There are many signs this is changing. For one, engines from manufacturers like Rotax and Jabiru feature fuel-efficient and cleaner-burning technologies like computerized fuel injection and electronic ignition. Compression-ignition powerplants (e.g., diesels) also typically burn cleaner and use less fuel for the same output. While diesels remain a small proportion of piston powerplants in the U.S., they’re not overseas, where 100LL availability can be spotty and Jet A abundant.
While there’s no substitute on the horizon for the internal combustion engine powering typical general aviation aircraft, there’s a lot of buzz about electric propulsion. It’s mostly concentrated in the urban air mobility realm, short-range flights of what essentially are drones scaled up to carry passengers. The jury determining whether there’s a viable long-term market for such craft and their use hasn’t even been empaneled yet, and no one is talking about, say, replacing a Bonanza’s IO-550 with an electric motor and its fuel tanks with batteries.
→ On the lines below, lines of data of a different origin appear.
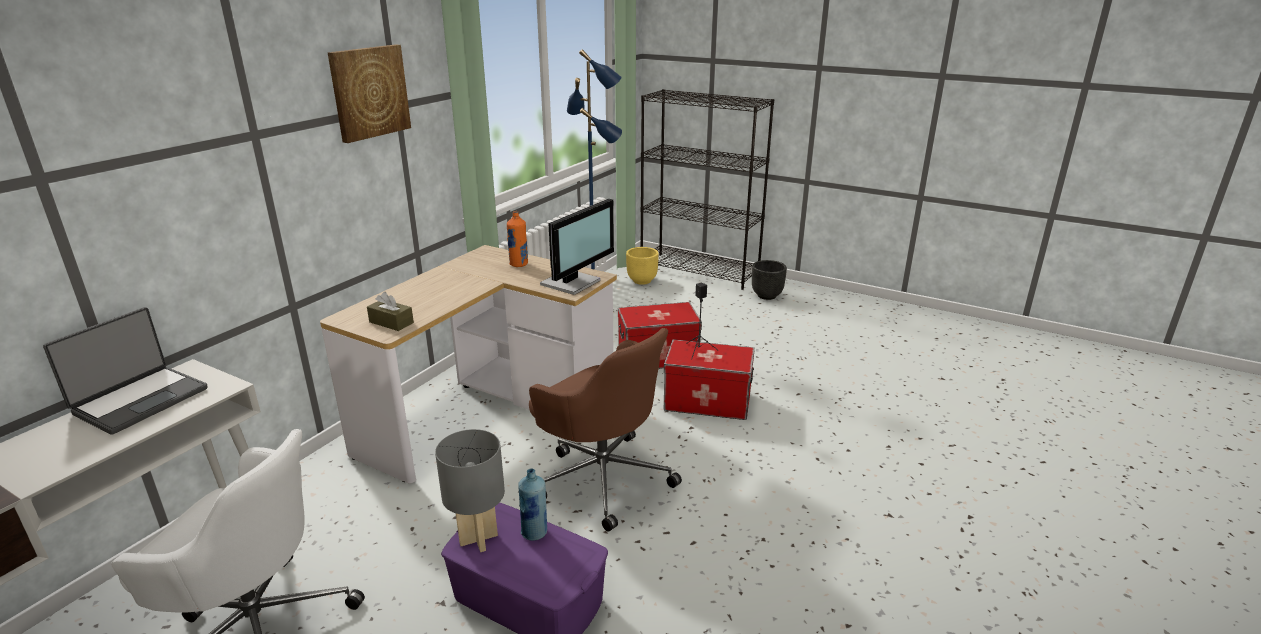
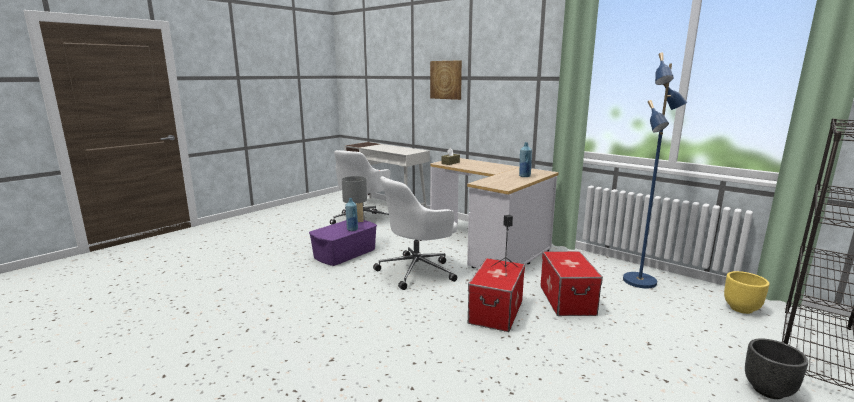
camera: 100 degrees right, 10 degrees down
(140, 400) = (403, 149): laptop -> none
(369, 92) = (521, 68): picture -> picture (446, 80)
(518, 264) = (524, 176): orange bottle -> blue bottle
(573, 283) = (493, 183): monitor -> none
(602, 477) = (418, 271): brown office chair -> white office chair

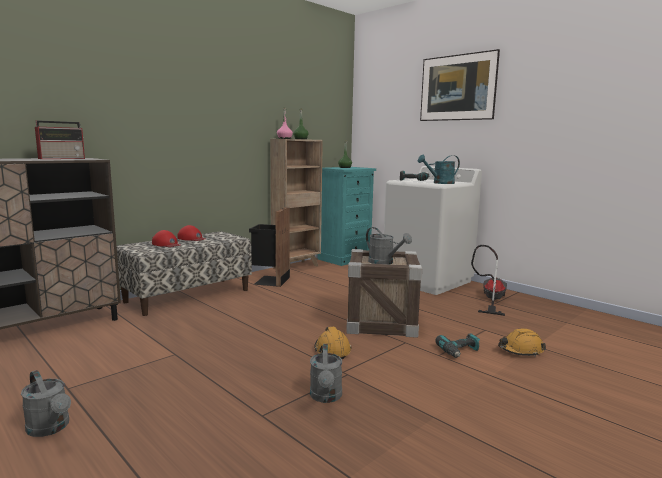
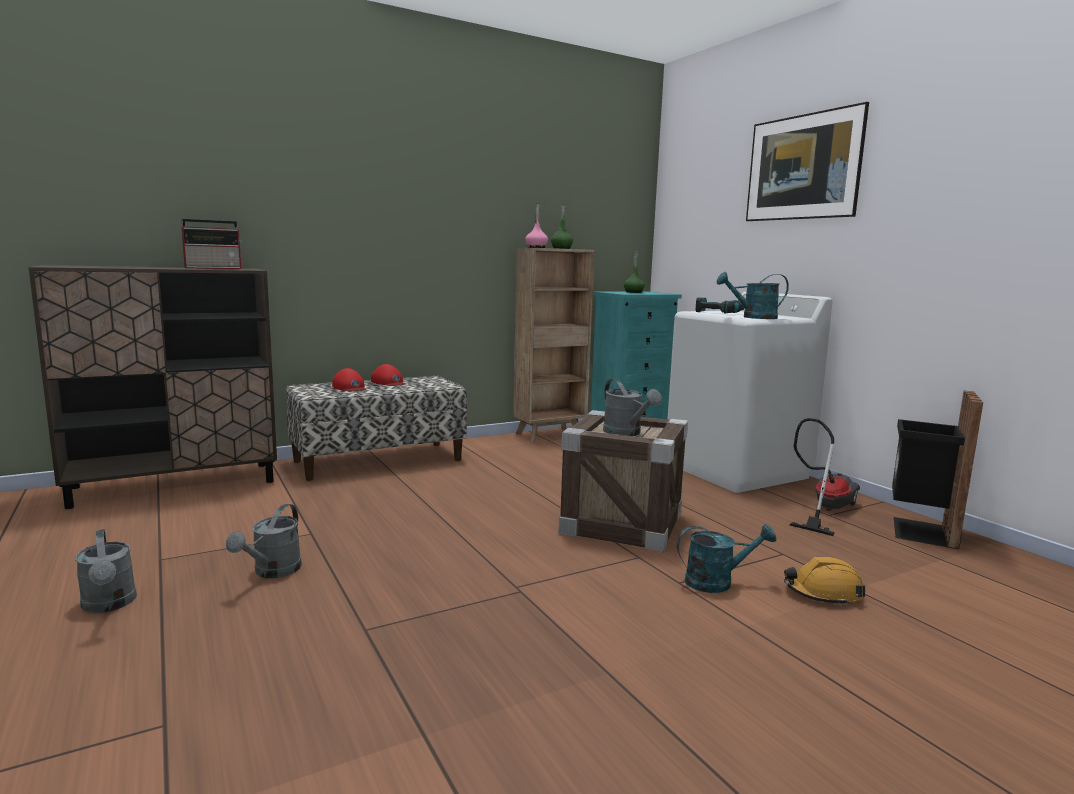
camera: 15 degrees right, 0 degrees up
(270, 280) = (500, 450): black trash can -> black trash can (920, 531)
(326, 397) = (468, 619): grey watering can -> grey watering can (272, 572)
(332, 350) = (521, 555): orange hard hat -> none
(459, 352) = (717, 582): power drill -> turquoise watering can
One bright spot is something called sustainable aviation fuel, SAF, which basically is Jet A produced from other than petroleum sources. Think “cooking oil and other non-palm waste oils from animals or plants; solid waste from homes and businesses, such as packaging, paper, textiles, and food scraps,” according to Air BP.
Industry is justifying SAF as a way to reduce the total carbon footprint by up to 80 percent “over the lifecycle of the fuel compared to traditional jet fuel it replaces, depending on the sustainable feedstock used, production method and the supply chain to the airport,” again according to Air BP. Some operators have flown demonstrations 100-percent powered by SAF, but it’s typically blended with fossil-fuel Jet A.
While SAF is an admirable effort, it does nothing about high-altitude emissions and isn’t widely available. It also isn’t available for spark-ignition engines. The bottom line is that aviation, and especially personal aviation, isn’t a very green endeavor, something that’s not likely to change soon.